Pictures paired with source code:
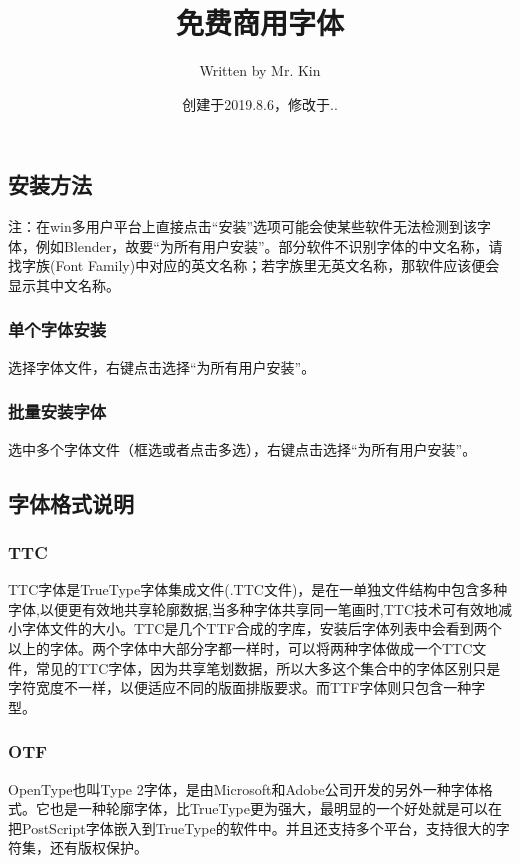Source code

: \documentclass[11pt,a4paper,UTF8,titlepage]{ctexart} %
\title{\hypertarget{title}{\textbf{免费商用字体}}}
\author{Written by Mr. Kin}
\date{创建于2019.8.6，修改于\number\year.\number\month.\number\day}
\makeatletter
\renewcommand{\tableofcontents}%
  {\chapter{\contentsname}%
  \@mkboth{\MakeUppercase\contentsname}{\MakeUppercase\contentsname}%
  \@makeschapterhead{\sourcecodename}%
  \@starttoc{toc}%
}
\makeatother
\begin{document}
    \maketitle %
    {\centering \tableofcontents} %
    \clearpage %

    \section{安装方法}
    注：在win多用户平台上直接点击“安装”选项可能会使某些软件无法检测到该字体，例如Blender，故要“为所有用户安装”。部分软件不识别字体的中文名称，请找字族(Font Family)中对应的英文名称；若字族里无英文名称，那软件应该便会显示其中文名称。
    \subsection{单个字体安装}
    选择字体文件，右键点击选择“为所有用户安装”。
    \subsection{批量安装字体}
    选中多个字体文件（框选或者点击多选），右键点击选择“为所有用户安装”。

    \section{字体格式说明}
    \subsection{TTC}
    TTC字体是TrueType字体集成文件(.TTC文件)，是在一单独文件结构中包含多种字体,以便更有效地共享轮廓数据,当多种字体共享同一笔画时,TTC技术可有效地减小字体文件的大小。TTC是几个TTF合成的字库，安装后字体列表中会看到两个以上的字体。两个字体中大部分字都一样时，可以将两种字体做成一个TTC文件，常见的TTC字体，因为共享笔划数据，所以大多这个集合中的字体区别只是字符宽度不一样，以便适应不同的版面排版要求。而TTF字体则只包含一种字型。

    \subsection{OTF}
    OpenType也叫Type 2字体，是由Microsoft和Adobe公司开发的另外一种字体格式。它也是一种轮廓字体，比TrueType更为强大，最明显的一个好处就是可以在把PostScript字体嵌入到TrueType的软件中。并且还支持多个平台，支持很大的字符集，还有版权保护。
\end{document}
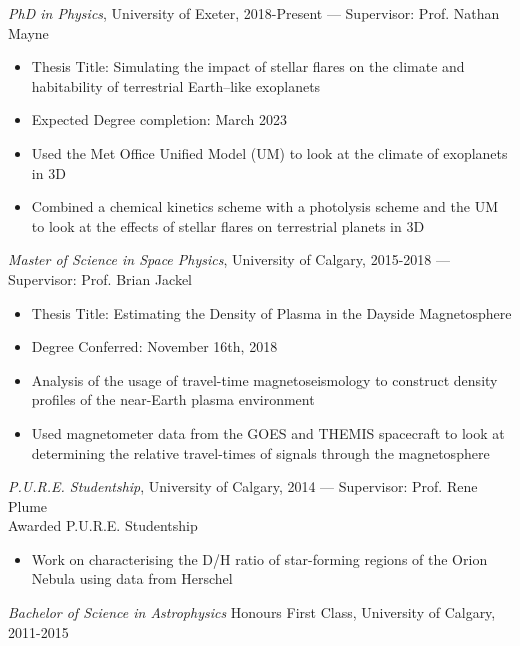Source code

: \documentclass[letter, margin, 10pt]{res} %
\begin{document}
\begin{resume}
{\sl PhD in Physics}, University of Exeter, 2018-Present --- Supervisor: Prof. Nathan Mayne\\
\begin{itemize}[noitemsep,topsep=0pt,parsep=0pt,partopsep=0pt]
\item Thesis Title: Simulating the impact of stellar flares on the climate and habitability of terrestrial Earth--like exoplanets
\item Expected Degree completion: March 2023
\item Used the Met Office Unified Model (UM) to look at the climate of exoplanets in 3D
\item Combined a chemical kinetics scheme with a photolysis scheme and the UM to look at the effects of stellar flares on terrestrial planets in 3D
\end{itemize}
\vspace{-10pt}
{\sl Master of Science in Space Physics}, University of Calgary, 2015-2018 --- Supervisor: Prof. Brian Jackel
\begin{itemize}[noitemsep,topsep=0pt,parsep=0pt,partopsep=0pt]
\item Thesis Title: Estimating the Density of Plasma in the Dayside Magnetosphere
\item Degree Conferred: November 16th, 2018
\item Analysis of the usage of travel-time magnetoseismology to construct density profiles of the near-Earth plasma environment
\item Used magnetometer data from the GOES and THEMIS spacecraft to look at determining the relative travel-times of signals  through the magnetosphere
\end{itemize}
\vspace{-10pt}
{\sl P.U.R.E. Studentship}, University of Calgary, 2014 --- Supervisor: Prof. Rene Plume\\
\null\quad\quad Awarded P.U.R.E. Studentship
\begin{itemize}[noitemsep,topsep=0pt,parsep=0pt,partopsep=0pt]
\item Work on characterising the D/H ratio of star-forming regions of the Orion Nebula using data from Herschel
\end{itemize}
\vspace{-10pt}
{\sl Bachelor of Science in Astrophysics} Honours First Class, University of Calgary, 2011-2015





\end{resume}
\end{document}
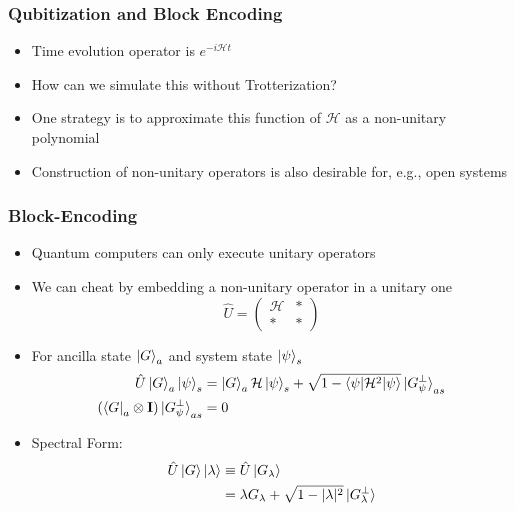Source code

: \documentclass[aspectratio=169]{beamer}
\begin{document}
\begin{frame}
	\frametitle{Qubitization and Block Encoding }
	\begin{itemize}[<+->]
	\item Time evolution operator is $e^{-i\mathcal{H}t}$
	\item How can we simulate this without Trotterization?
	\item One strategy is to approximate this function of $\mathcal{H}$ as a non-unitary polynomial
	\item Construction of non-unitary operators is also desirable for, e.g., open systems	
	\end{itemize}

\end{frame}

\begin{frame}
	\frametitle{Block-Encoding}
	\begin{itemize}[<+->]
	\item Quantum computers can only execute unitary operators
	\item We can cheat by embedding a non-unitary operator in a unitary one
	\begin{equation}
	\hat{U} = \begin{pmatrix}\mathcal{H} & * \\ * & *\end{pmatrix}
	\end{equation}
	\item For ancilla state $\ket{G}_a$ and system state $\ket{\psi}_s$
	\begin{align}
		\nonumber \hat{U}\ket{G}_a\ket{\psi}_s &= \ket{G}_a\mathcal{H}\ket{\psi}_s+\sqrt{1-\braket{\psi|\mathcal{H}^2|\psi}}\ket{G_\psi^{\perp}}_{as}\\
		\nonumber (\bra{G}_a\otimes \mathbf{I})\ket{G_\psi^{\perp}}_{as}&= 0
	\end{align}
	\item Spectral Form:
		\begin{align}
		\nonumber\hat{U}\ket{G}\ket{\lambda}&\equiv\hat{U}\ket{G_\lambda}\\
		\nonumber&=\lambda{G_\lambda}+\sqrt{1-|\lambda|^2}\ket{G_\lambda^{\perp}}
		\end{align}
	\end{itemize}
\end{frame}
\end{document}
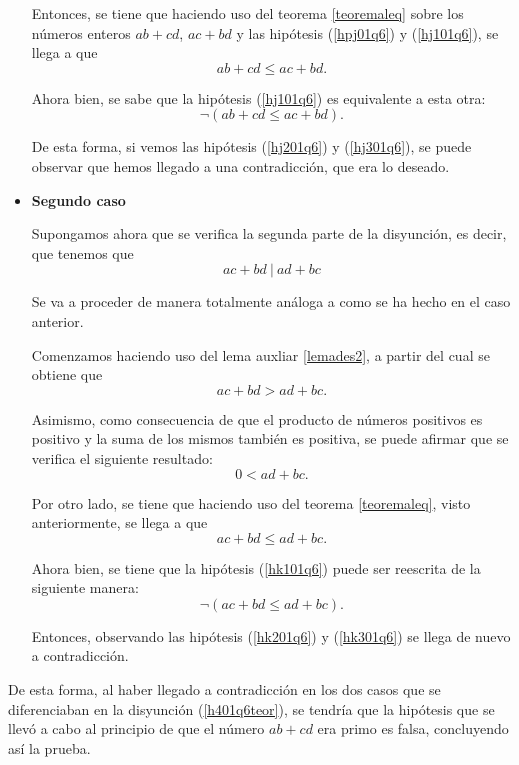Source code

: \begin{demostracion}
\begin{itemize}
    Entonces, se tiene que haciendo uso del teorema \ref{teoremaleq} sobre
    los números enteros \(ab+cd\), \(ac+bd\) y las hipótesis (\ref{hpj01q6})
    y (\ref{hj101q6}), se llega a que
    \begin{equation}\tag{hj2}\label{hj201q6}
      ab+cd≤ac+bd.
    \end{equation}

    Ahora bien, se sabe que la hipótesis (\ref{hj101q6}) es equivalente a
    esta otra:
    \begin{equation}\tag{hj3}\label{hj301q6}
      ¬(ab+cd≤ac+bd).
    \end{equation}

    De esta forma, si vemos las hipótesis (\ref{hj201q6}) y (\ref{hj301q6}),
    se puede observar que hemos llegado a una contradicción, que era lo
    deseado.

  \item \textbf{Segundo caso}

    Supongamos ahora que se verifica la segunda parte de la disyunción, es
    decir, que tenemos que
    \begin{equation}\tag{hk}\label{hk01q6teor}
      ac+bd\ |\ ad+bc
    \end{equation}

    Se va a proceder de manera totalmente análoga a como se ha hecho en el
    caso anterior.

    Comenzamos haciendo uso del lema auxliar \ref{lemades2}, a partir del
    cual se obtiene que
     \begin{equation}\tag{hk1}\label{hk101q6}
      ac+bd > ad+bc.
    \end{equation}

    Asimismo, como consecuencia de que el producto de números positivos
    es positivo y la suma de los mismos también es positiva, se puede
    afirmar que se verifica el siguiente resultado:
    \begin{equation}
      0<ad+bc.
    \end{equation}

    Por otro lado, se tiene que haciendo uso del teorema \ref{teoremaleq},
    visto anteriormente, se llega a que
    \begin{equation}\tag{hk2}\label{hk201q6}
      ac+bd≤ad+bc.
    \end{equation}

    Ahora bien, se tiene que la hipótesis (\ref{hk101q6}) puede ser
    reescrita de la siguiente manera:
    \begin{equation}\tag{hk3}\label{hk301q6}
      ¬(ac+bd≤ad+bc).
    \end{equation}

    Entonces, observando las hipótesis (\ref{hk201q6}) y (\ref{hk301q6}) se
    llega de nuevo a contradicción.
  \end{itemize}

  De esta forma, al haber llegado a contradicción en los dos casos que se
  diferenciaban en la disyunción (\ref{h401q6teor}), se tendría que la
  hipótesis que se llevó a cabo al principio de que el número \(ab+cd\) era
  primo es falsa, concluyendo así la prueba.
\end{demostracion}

• _YOUR INSTRUCTIONS_
Looking at the records above, please work out how many lines contain "Supervisor" and state only that number.

• _EXERCISE ANSWER_
3